(Transcribed page contents)
_ _ _ _ _ _ _
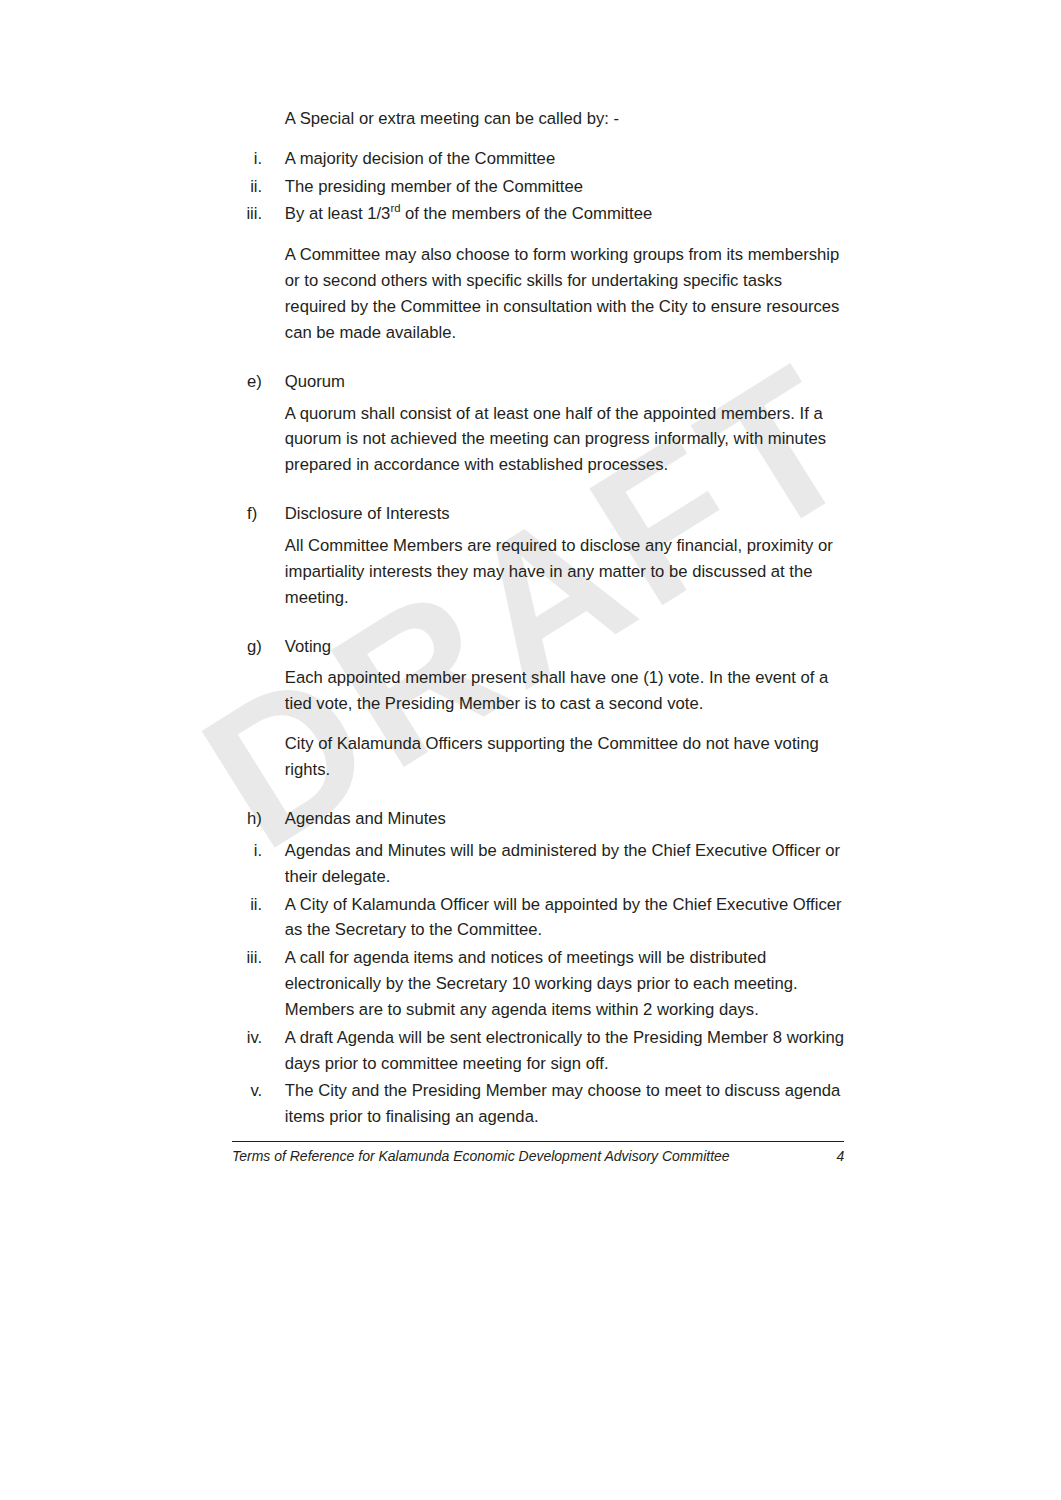DRAFT
A Special or extra meeting can be called by: -
i. A majority decision of the Committee
ii. The presiding member of the Committee
iii. By at least 1/3rd of the members of the Committee
A Committee may also choose to form working groups from its membership or to second others with specific skills for undertaking specific tasks required by the Committee in consultation with the City to ensure resources can be made available.
e) Quorum
A quorum shall consist of at least one half of the appointed members. If a quorum is not achieved the meeting can progress informally, with minutes prepared in accordance with established processes.
f) Disclosure of Interests
All Committee Members are required to disclose any financial, proximity or impartiality interests they may have in any matter to be discussed at the meeting.
g) Voting
Each appointed member present shall have one (1) vote. In the event of a tied vote, the Presiding Member is to cast a second vote.
City of Kalamunda Officers supporting the Committee do not have voting rights.
h) Agendas and Minutes
i. Agendas and Minutes will be administered by the Chief Executive Officer or their delegate.
ii. A City of Kalamunda Officer will be appointed by the Chief Executive Officer as the Secretary to the Committee.
iii. A call for agenda items and notices of meetings will be distributed electronically by the Secretary 10 working days prior to each meeting. Members are to submit any agenda items within 2 working days.
iv. A draft Agenda will be sent electronically to the Presiding Member 8 working days prior to committee meeting for sign off.
v. The City and the Presiding Member may choose to meet to discuss agenda items prior to finalising an agenda.
Terms of Reference for Kalamunda Economic Development Advisory Committee 4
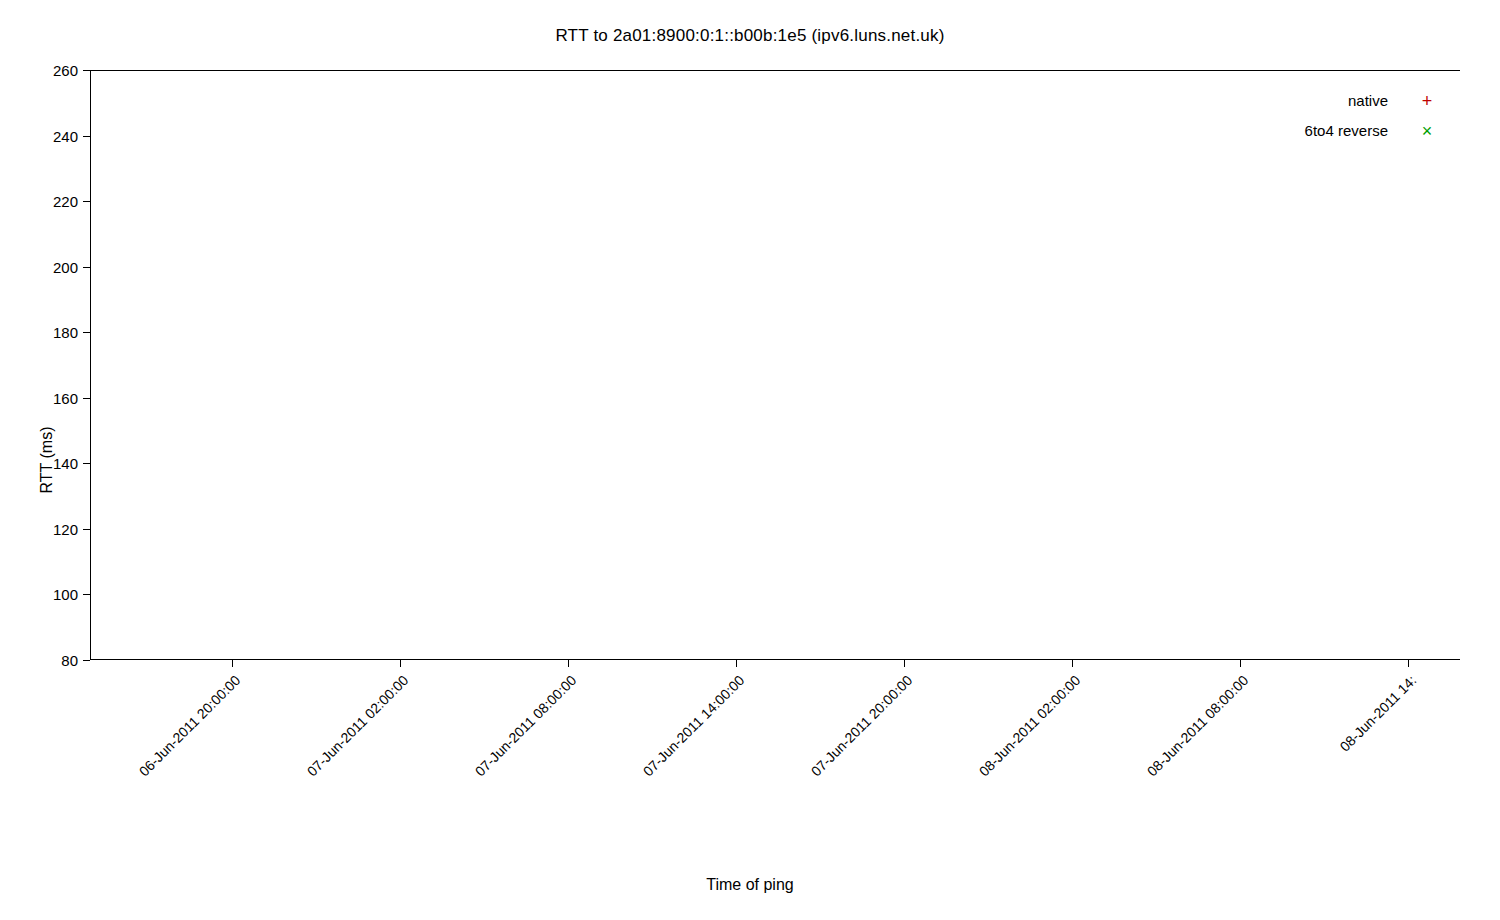RTT to 2a01:8900:0:1::b00b:1e5 (ipv6.luns.net.uk)
RTT (ms)
260
240
220
200
180
160
140
120
100
80
06-Jun-2011 20:00:00
07-Jun-2011 02:00:00
07-Jun-2011 08:00:00
07-Jun-2011 14:00:00
07-Jun-2011 20:00:00
08-Jun-2011 02:00:00
08-Jun-2011 08:00:00
08-Jun-2011 14:
Time of ping
native+
6to4 reverse×
Data series: native (red plus markers) and 6to4 reverse (green cross markers). Vertical axis: RTT in milliseconds from 80 to 260 in steps of 20. Horizontal axis: time of ping from before 06-Jun-2011 20:00:00 through 08-Jun-2011 14:00. Notable features: a dense band around 163 to 168 ms for both series; an isolated native spike near 242 ms shortly before 07-Jun-2011 02:00:00; a gap in data followed by a native-only cluster near 90 ms just after 07-Jun-2011 06:00; increased scatter between roughly 07-Jun-2011 08:00 and 18:00 with values up to about 204 ms; a late native spike near 203 ms and a green point near 184 ms close to 08-Jun-2011 13:00.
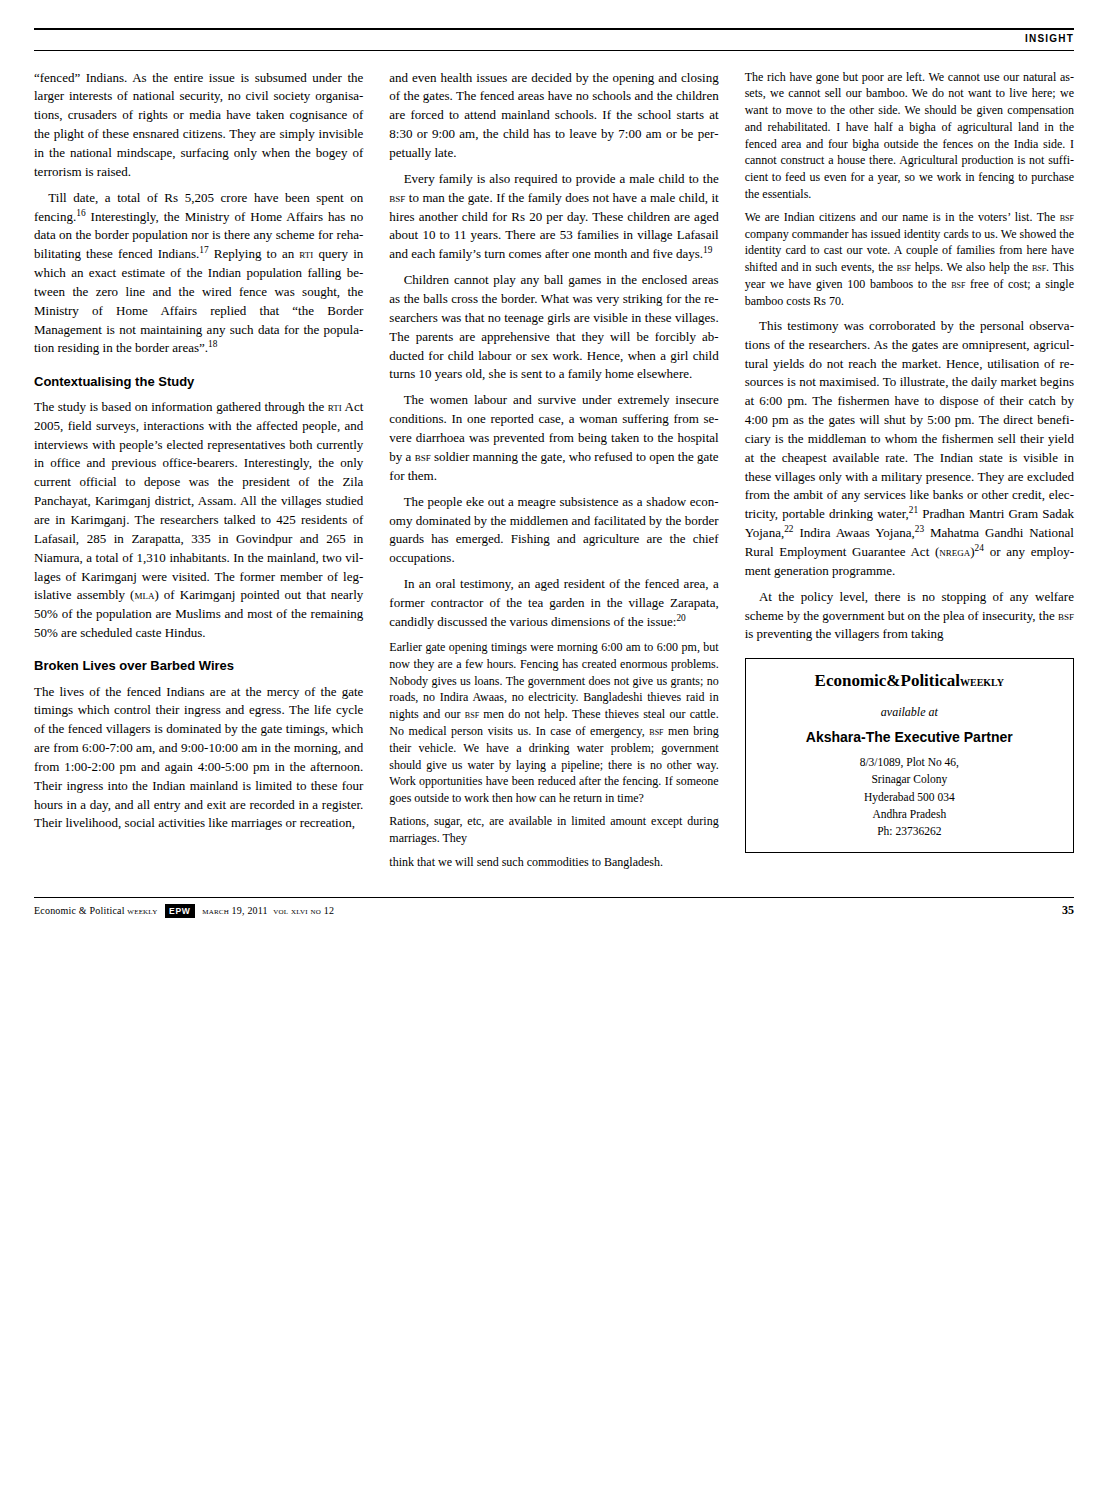INSIGHT
“fenced” Indians. As the entire issue is subsumed under the larger interests of national security, no civil society organisations, crusaders of rights or media have taken cognisance of the plight of these ensnared citizens. They are simply invisible in the national mindscape, surfacing only when the bogey of terrorism is raised.
Till date, a total of Rs 5,205 crore have been spent on fencing.16 Interestingly, the Ministry of Home Affairs has no data on the border population nor is there any scheme for rehabilitating these fenced Indians.17 Replying to an rti query in which an exact estimate of the Indian population falling between the zero line and the wired fence was sought, the Ministry of Home Affairs replied that “the Border Management is not maintaining any such data for the population residing in the border areas”.18
Contextualising the Study
The study is based on information gathered through the rti Act 2005, field surveys, interactions with the affected people, and interviews with people’s elected representatives both currently in office and previous office-bearers. Interestingly, the only current official to depose was the president of the Zila Panchayat, Karimganj district, Assam. All the villages studied are in Karimganj. The researchers talked to 425 residents of Lafasail, 285 in Zarapatta, 335 in Govindpur and 265 in Niamura, a total of 1,310 inhabitants. In the mainland, two villages of Karimganj were visited. The former member of legislative assembly (mla) of Karimganj pointed out that nearly 50% of the population are Muslims and most of the remaining 50% are scheduled caste Hindus.
Broken Lives over Barbed Wires
The lives of the fenced Indians are at the mercy of the gate timings which control their ingress and egress. The life cycle of the fenced villagers is dominated by the gate timings, which are from 6:00-7:00 am, and 9:00-10:00 am in the morning, and from 1:00-2:00 pm and again 4:00-5:00 pm in the afternoon. Their ingress into the Indian mainland is limited to these four hours in a day, and all entry and exit are recorded in a register. Their livelihood, social activities like marriages or recreation,
and even health issues are decided by the opening and closing of the gates. The fenced areas have no schools and the children are forced to attend mainland schools. If the school starts at 8:30 or 9:00 am, the child has to leave by 7:00 am or be perpetually late.
Every family is also required to provide a male child to the bsf to man the gate. If the family does not have a male child, it hires another child for Rs 20 per day. These children are aged about 10 to 11 years. There are 53 families in village Lafasail and each family’s turn comes after one month and five days.19
Children cannot play any ball games in the enclosed areas as the balls cross the border. What was very striking for the researchers was that no teenage girls are visible in these villages. The parents are apprehensive that they will be forcibly abducted for child labour or sex work. Hence, when a girl child turns 10 years old, she is sent to a family home elsewhere.
The women labour and survive under extremely insecure conditions. In one reported case, a woman suffering from severe diarrhoea was prevented from being taken to the hospital by a bsf soldier manning the gate, who refused to open the gate for them.
The people eke out a meagre subsistence as a shadow economy dominated by the middlemen and facilitated by the border guards has emerged. Fishing and agriculture are the chief occupations.
In an oral testimony, an aged resident of the fenced area, a former contractor of the tea garden in the village Zarapata, candidly discussed the various dimensions of the issue:20
Earlier gate opening timings were morning 6:00 am to 6:00 pm, but now they are a few hours. Fencing has created enormous problems. Nobody gives us loans. The government does not give us grants; no roads, no Indira Awaas, no electricity. Bangladeshi thieves raid in nights and our bsf men do not help. These thieves steal our cattle. No medical person visits us. In case of emergency, bsf men bring their vehicle. We have a drinking water problem; government should give us water by laying a pipeline; there is no other way. Work opportunities have been reduced after the fencing. If someone goes outside to work then how can he return in time?
Rations, sugar, etc, are available in limited amount except during marriages. They
think that we will send such commodities to Bangladesh.
The rich have gone but poor are left. We cannot use our natural assets, we cannot sell our bamboo. We do not want to live here; we want to move to the other side. We should be given compensation and rehabilitated. I have half a bigha of agricultural land in the fenced area and four bigha outside the fences on the India side. I cannot construct a house there. Agricultural production is not sufficient to feed us even for a year, so we work in fencing to purchase the essentials.
We are Indian citizens and our name is in the voters’ list. The bsf company commander has issued identity cards to us. We showed the identity card to cast our vote. A couple of families from here have shifted and in such events, the bsf helps. We also help the bsf. This year we have given 100 bamboos to the bsf free of cost; a single bamboo costs Rs 70.
This testimony was corroborated by the personal observations of the researchers. As the gates are omnipresent, agricultural yields do not reach the market. Hence, utilisation of resources is not maximised. To illustrate, the daily market begins at 6:00 pm. The fishermen have to dispose of their catch by 4:00 pm as the gates will shut by 5:00 pm. The direct beneficiary is the middleman to whom the fishermen sell their yield at the cheapest available rate. The Indian state is visible in these villages only with a military presence. They are excluded from the ambit of any services like banks or other credit, electricity, portable drinking water,21 Pradhan Mantri Gram Sadak Yojana,22 Indira Awaas Yojana,23 Mahatma Gandhi National Rural Employment Guarantee Act (nrega)24 or any employment generation programme.
At the policy level, there is no stopping of any welfare scheme by the government but on the plea of insecurity, the bsf is preventing the villagers from taking
Economic&Politicalweekly
available at
Akshara-The Executive Partner
8/3/1089, Plot No 46,
Srinagar Colony
Hyderabad 500 034
Andhra Pradesh
Ph: 23736262
Economic & Political weekly EPW march 19, 2011 vol xlvi no 12
35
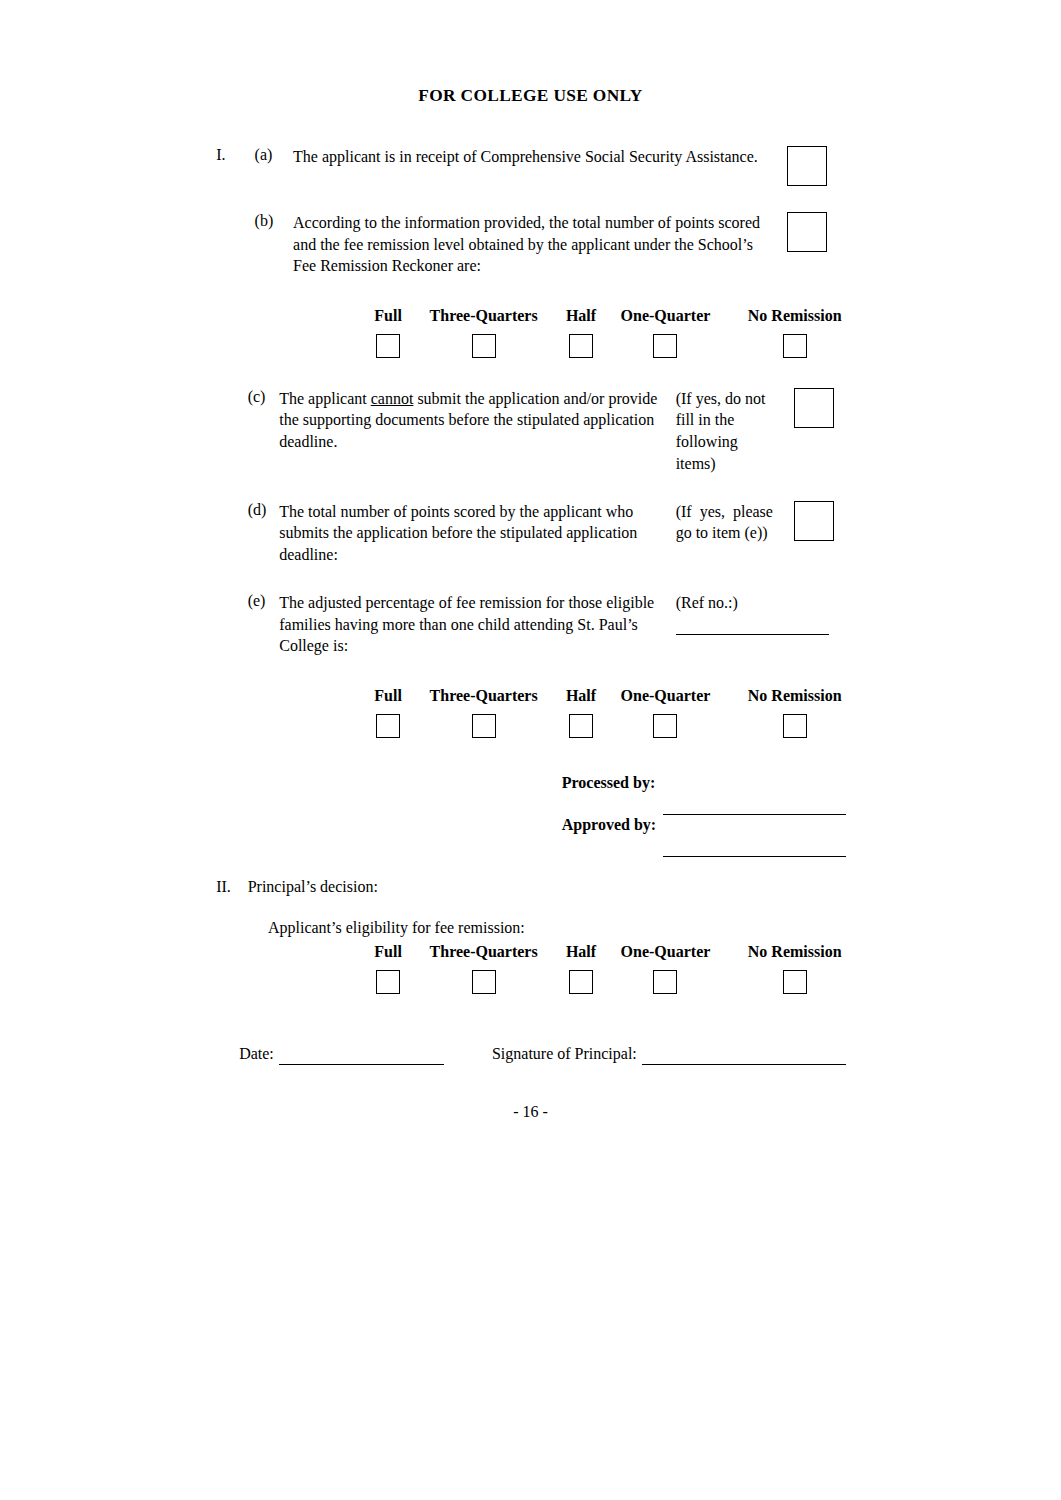FOR COLLEGE USE ONLY
| I. | (a) | The applicant is in receipt of Comprehensive Social Security Assistance. | |
| | (b) | According to the information provided, the total number of points scored and the fee remission level obtained by the applicant under the School’s Fee Remission Reckoner are: | |
| Full | Three-Quarters | Half | One-Quarter | No Remission |
| | (c) | The applicant cannot submit the application and/or provide the supporting documents before the stipulated application deadline. | (If yes, do not fill in the following items) | |
| | (d) | The total number of points scored by the applicant who submits the application before the stipulated application deadline: | (If yes, please go to item (e)) | |
| | (e) | The adjusted percentage of fee remission for those eligible families having more than one child attending St. Paul’s College is: | (Ref no.:) |
| Full | Three-Quarters | Half | One-Quarter | No Remission |
| Processed by: | |
| Approved by: | |
| II. | Principal’s decision: |
Applicant’s eligibility for fee remission:
| Full | Three-Quarters | Half | One-Quarter | No Remission |
| Date: | | Signature of Principal: | |
- 16 -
_ _ _ _ _ _ _
Look through the entries above and work out how many lines contain the string "Kalamunda". Give that number alone.

Exercise output:
3